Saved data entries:
--------------------

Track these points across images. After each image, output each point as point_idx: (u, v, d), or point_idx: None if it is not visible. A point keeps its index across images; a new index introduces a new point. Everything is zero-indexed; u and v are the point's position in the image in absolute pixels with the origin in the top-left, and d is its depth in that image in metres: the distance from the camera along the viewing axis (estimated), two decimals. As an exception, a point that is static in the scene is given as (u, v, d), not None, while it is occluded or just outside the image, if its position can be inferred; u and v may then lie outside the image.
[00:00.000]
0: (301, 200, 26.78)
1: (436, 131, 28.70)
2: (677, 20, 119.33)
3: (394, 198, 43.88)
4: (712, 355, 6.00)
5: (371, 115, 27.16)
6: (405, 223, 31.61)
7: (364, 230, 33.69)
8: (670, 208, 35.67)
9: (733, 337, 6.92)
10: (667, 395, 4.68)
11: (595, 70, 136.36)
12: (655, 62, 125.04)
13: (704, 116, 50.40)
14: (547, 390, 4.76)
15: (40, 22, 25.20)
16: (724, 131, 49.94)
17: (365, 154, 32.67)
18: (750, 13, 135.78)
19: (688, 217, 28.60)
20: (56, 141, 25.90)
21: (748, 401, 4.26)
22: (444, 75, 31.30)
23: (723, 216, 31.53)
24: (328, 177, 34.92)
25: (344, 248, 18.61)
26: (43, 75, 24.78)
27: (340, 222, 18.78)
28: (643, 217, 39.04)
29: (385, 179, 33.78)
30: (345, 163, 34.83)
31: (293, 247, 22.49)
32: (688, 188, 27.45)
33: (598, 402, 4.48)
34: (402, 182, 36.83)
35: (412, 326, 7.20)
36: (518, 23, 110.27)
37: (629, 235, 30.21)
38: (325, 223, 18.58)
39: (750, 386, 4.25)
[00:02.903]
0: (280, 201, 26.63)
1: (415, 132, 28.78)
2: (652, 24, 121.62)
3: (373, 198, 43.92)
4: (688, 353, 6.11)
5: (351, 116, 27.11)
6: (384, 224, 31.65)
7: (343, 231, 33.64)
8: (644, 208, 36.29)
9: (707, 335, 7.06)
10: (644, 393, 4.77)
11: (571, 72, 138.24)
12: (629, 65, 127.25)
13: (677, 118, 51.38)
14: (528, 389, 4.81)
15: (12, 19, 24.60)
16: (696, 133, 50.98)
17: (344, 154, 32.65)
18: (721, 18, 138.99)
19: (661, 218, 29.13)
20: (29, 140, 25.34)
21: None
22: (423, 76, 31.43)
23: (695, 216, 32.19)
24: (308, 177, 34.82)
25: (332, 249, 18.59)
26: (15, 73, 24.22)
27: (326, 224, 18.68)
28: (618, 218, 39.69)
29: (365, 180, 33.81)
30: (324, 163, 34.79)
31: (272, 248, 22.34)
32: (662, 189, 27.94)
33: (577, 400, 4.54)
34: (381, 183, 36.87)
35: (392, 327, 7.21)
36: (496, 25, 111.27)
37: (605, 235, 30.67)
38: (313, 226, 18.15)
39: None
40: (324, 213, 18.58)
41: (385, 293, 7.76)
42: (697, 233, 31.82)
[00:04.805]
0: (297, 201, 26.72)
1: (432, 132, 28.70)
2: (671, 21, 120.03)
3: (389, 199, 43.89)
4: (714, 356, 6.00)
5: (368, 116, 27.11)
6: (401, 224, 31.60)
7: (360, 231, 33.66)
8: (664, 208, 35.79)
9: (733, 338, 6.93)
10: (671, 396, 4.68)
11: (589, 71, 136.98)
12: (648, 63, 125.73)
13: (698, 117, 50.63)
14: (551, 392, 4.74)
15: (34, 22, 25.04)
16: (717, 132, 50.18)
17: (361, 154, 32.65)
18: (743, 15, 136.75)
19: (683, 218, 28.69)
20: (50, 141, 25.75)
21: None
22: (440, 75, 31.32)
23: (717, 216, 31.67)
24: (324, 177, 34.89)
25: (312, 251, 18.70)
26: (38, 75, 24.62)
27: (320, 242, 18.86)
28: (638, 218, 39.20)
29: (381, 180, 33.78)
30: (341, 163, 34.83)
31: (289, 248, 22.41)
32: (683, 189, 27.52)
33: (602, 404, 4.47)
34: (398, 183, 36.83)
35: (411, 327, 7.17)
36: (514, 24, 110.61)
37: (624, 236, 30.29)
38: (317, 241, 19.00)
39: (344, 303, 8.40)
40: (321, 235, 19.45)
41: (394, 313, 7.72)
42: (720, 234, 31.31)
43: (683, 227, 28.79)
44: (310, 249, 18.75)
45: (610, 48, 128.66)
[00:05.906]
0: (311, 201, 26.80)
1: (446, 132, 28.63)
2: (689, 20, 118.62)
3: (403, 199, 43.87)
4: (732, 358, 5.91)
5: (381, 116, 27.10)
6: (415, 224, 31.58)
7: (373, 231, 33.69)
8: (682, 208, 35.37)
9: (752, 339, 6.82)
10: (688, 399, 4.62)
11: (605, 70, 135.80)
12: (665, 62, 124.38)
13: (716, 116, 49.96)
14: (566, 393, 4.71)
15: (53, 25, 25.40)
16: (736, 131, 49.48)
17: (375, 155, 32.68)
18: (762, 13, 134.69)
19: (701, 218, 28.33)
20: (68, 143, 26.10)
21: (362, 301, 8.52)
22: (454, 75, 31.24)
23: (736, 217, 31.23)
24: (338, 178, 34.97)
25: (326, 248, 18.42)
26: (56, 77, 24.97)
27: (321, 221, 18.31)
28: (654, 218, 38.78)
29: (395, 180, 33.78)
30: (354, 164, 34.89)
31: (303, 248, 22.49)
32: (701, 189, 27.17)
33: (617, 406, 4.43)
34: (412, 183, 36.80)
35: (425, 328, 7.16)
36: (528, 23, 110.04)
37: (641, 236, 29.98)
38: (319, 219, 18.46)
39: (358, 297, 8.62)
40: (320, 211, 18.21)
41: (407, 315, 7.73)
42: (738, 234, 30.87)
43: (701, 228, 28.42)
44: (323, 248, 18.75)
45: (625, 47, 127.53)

--------------------

Problem to solve »
Nothing but the lines above from the one containing "4: (712, 355, 6.00)" through the one containing "39: (750, 386, 4.25)" should appear in the answer, each repeated exactly.

Solution to the exercise »
4: (712, 355, 6.00)
5: (371, 115, 27.16)
6: (405, 223, 31.61)
7: (364, 230, 33.69)
8: (670, 208, 35.67)
9: (733, 337, 6.92)
10: (667, 395, 4.68)
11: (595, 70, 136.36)
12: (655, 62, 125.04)
13: (704, 116, 50.40)
14: (547, 390, 4.76)
15: (40, 22, 25.20)
16: (724, 131, 49.94)
17: (365, 154, 32.67)
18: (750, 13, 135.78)
19: (688, 217, 28.60)
20: (56, 141, 25.90)
21: (748, 401, 4.26)
22: (444, 75, 31.30)
23: (723, 216, 31.53)
24: (328, 177, 34.92)
25: (344, 248, 18.61)
26: (43, 75, 24.78)
27: (340, 222, 18.78)
28: (643, 217, 39.04)
29: (385, 179, 33.78)
30: (345, 163, 34.83)
31: (293, 247, 22.49)
32: (688, 188, 27.45)
33: (598, 402, 4.48)
34: (402, 182, 36.83)
35: (412, 326, 7.20)
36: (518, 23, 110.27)
37: (629, 235, 30.21)
38: (325, 223, 18.58)
39: (750, 386, 4.25)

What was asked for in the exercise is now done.